▶ [What you should do]:
Find the line containing "text: (812, 653) -> (649, 680), moved" in the listing below. Repeat it exactly, along with each following line up to and including the one containing "text: (1114, 948) -> (1016, 1013), moved".

(Records to use begins)

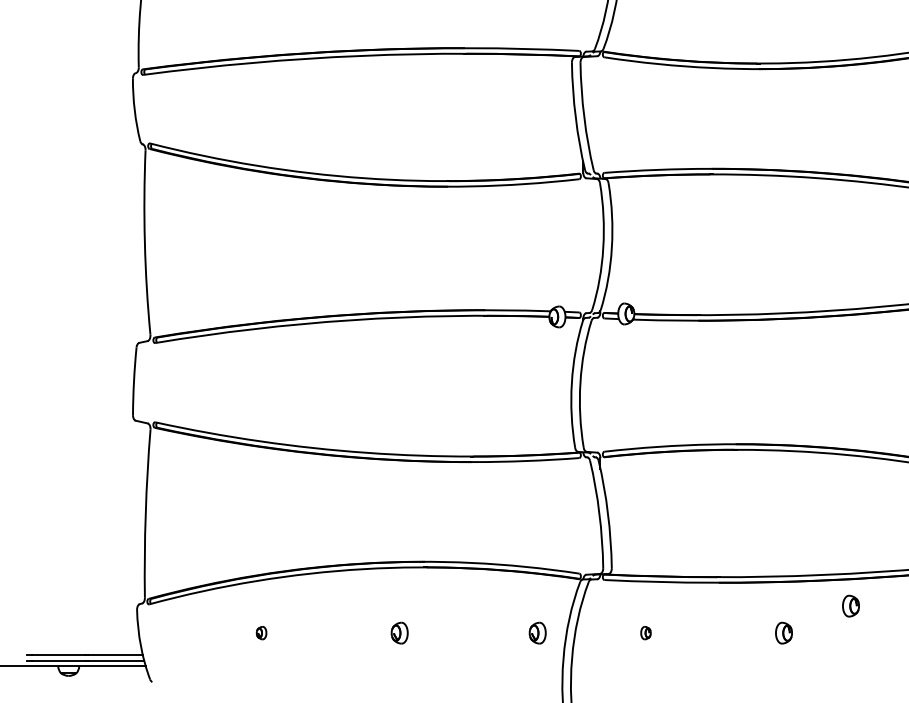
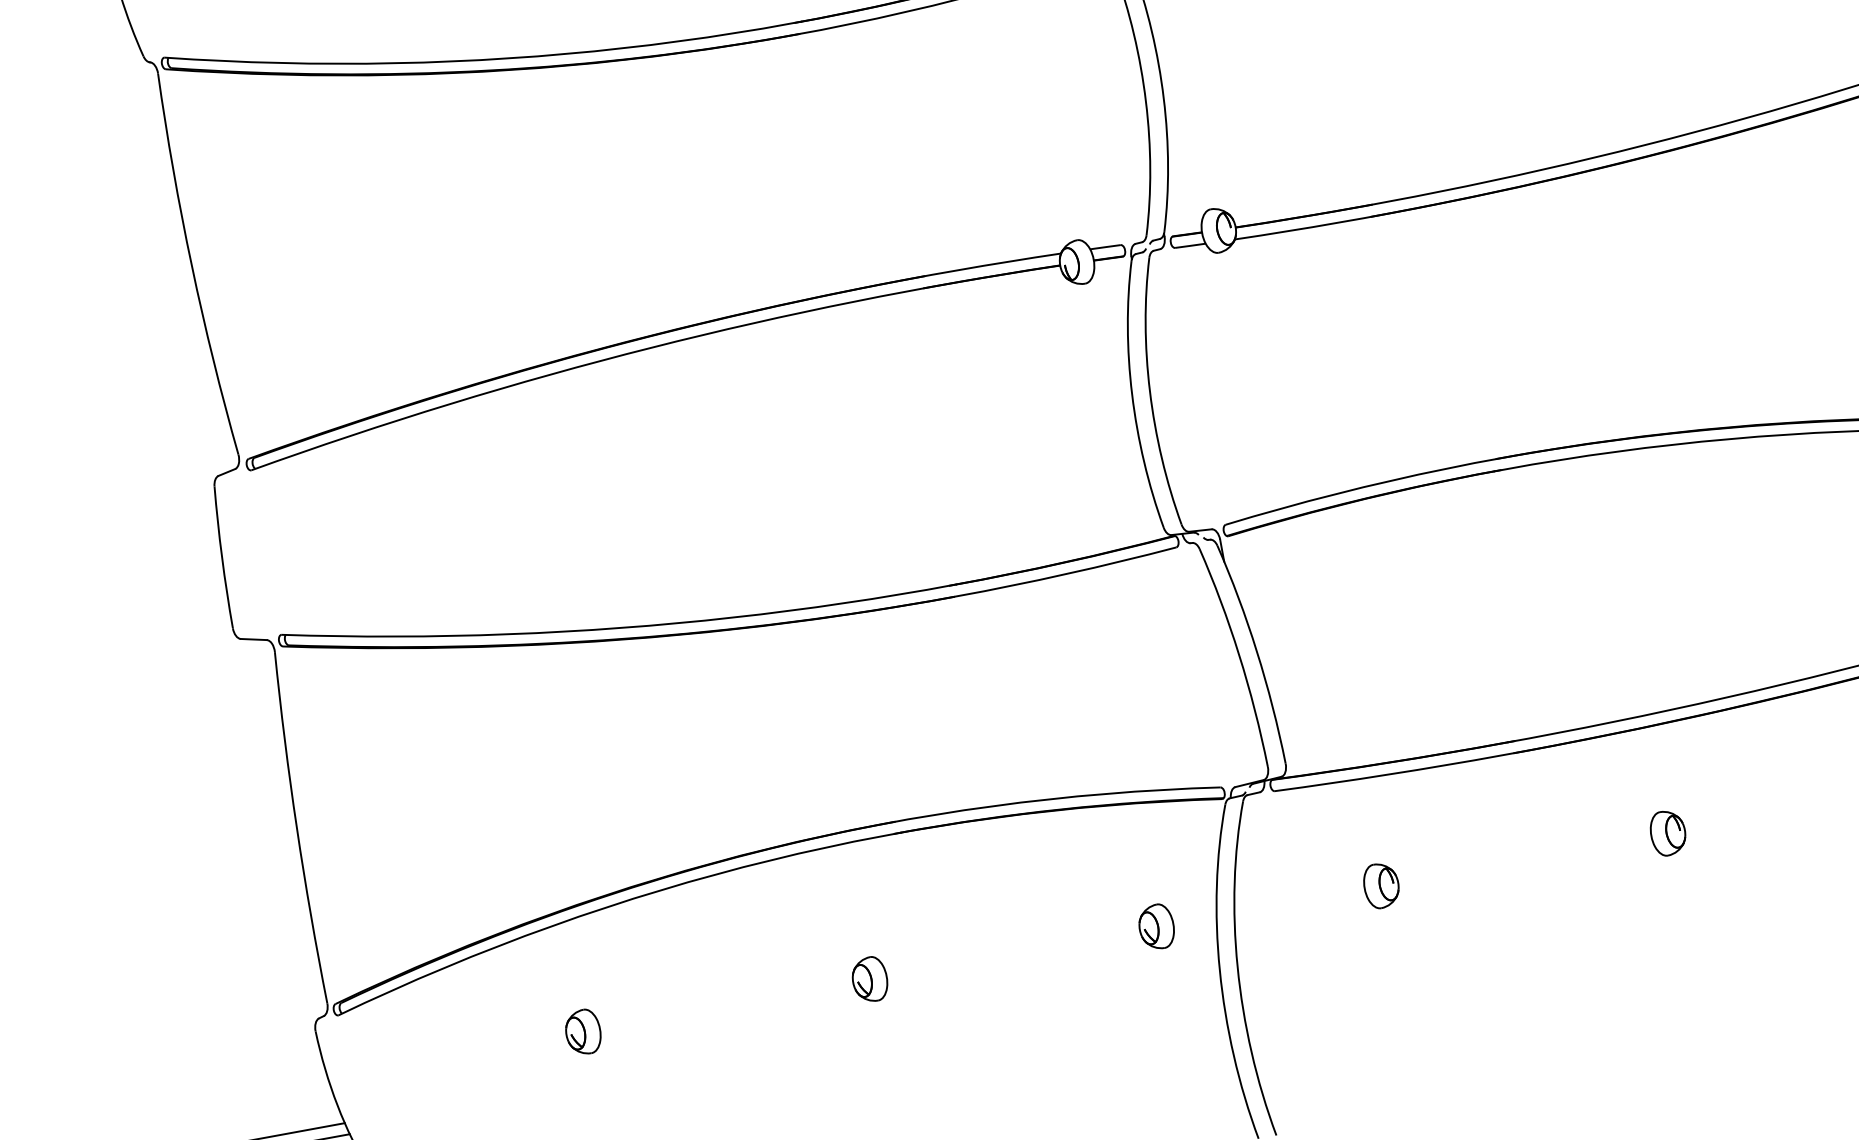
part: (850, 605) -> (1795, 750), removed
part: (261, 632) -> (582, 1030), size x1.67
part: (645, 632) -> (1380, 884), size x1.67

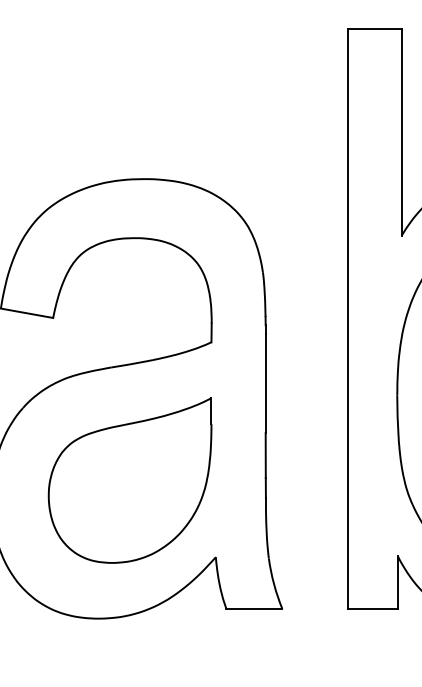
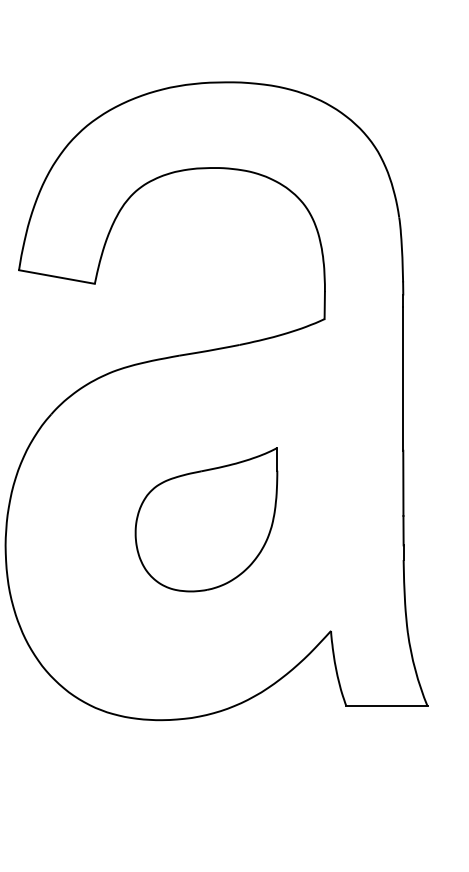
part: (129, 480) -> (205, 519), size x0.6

(Records to use ends)
(Records to use begins)

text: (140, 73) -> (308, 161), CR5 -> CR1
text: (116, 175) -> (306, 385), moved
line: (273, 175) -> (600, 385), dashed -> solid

(Records to use ends)
(Records to use begins)

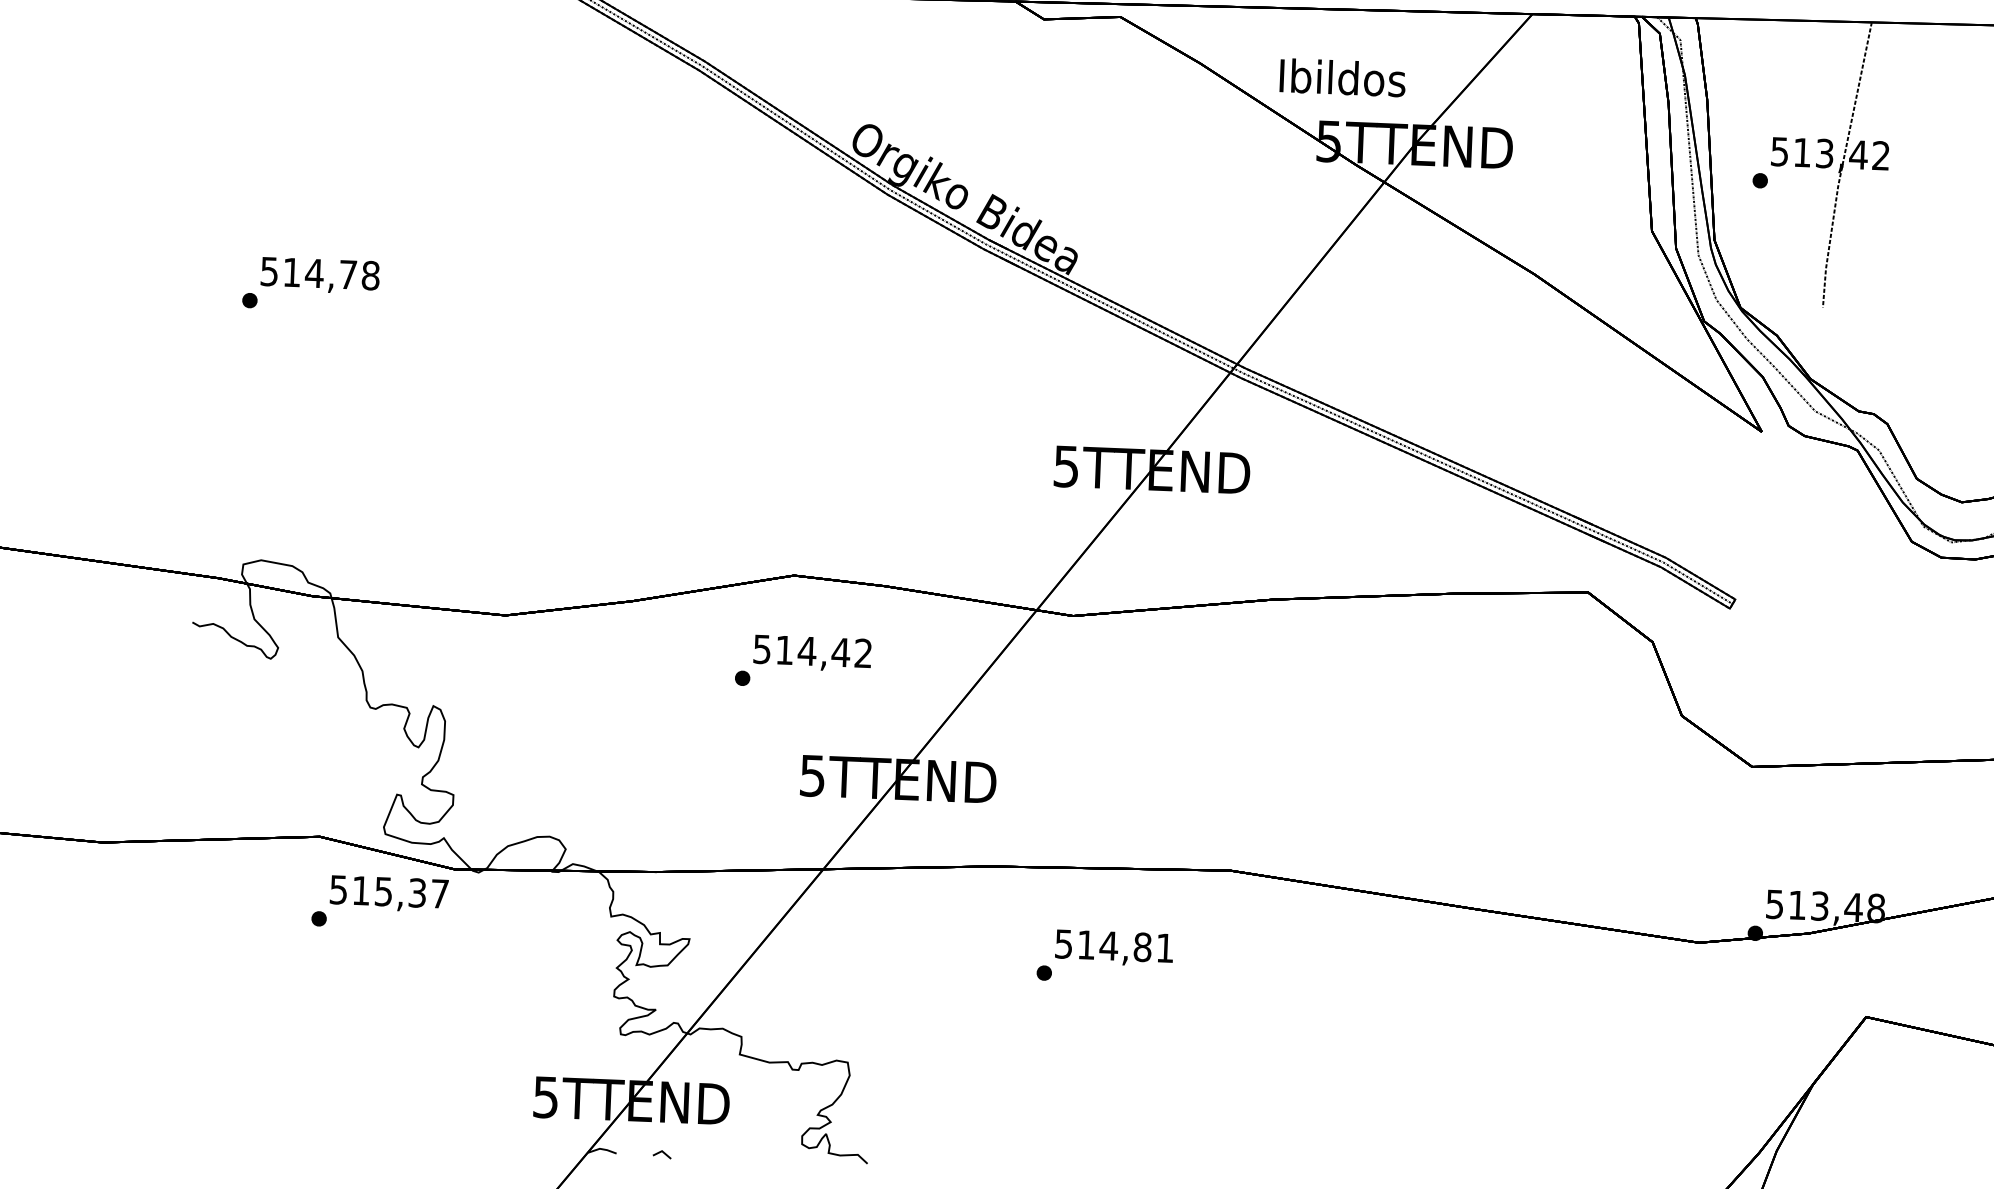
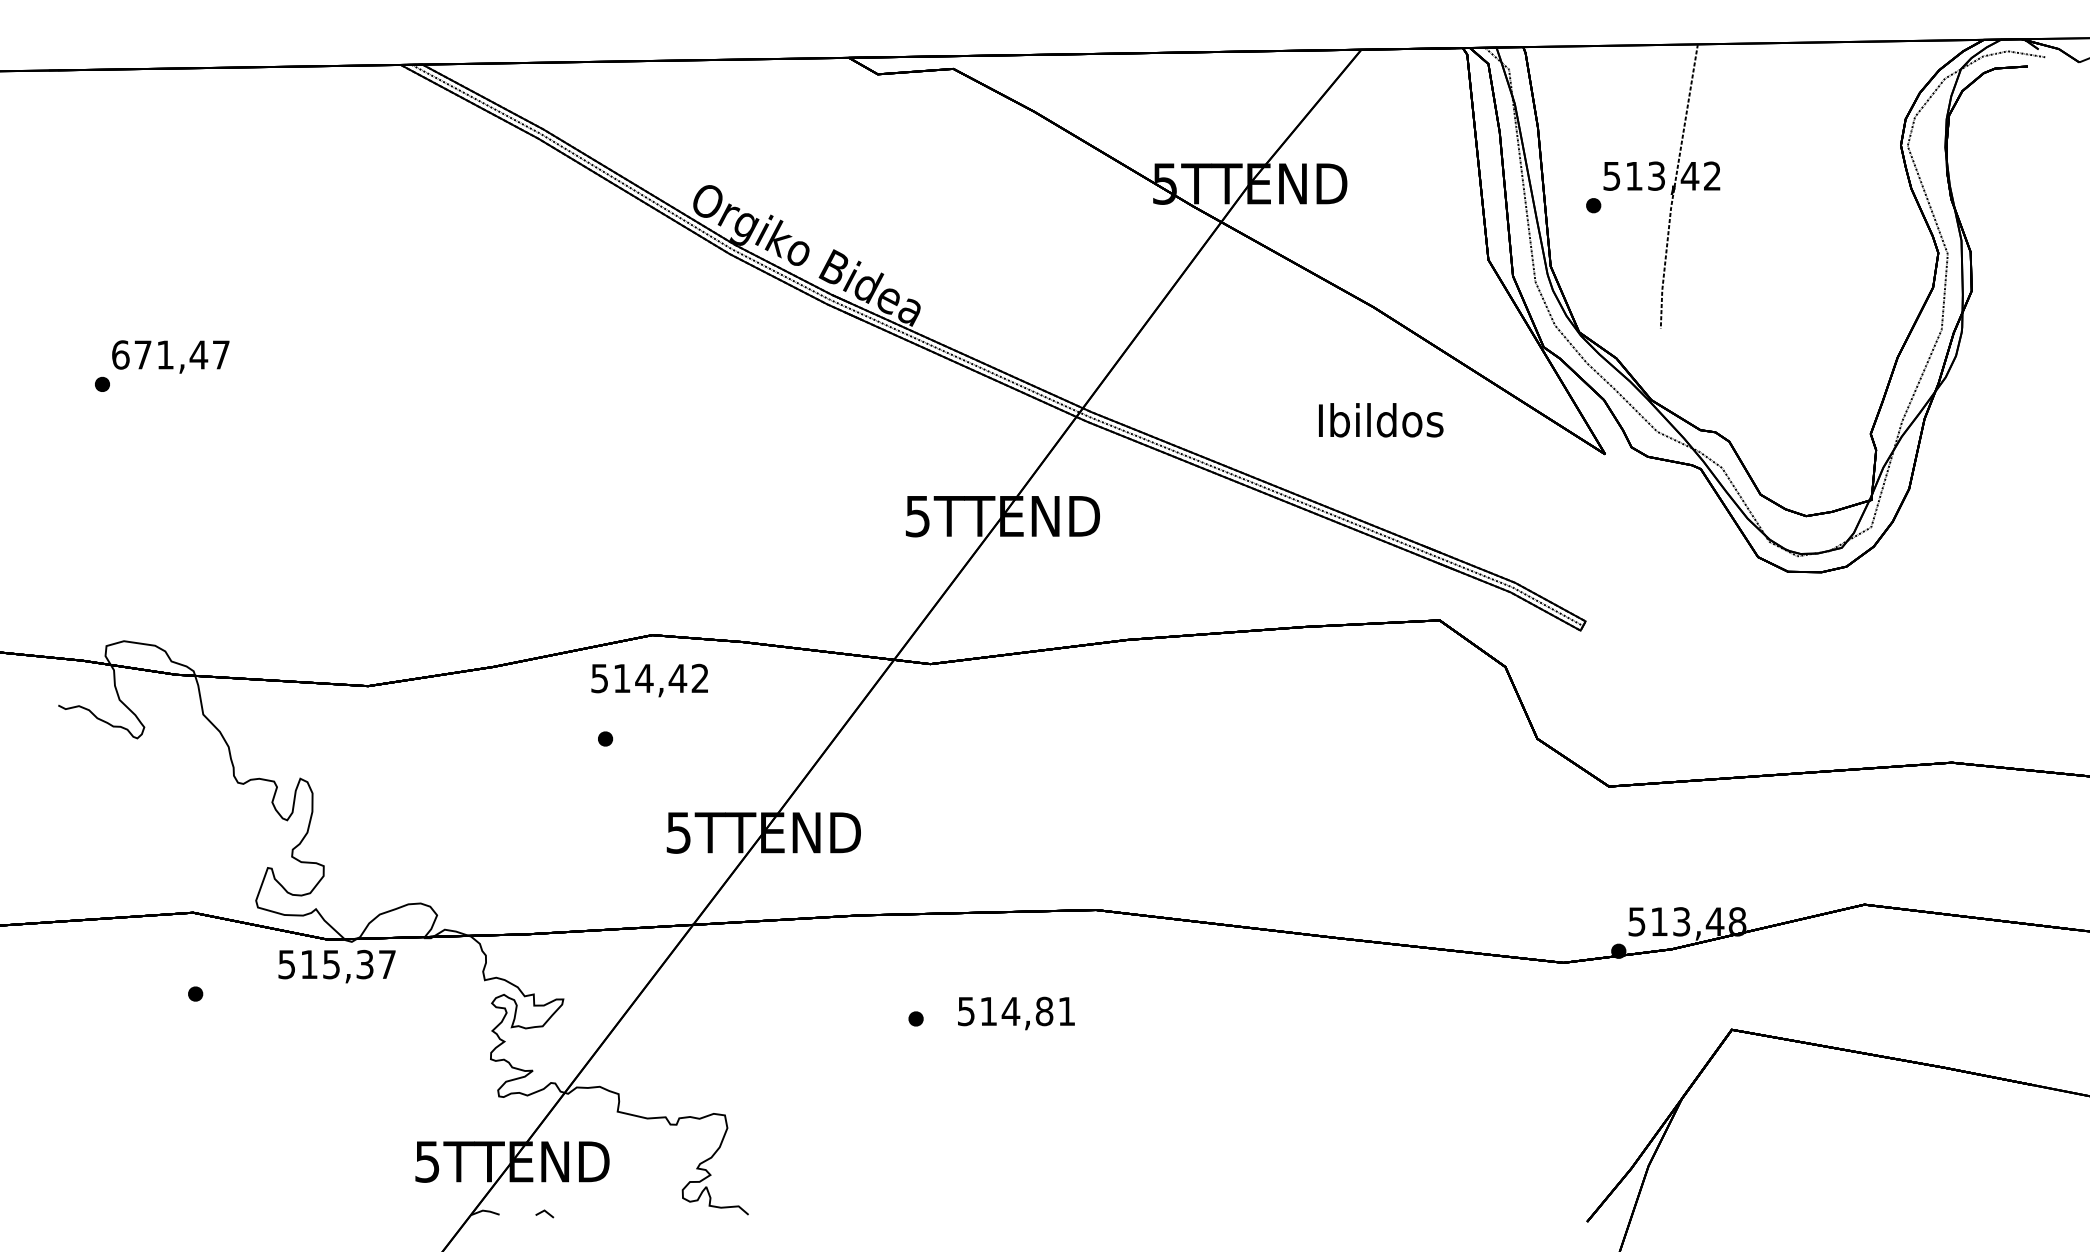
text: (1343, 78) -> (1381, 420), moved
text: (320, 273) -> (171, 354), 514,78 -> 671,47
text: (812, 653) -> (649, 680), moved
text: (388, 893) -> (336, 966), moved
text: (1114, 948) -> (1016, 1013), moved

(Records to use ends)

▶ [Solution to this problem]:
text: (812, 653) -> (649, 680), moved
text: (388, 893) -> (336, 966), moved
text: (1114, 948) -> (1016, 1013), moved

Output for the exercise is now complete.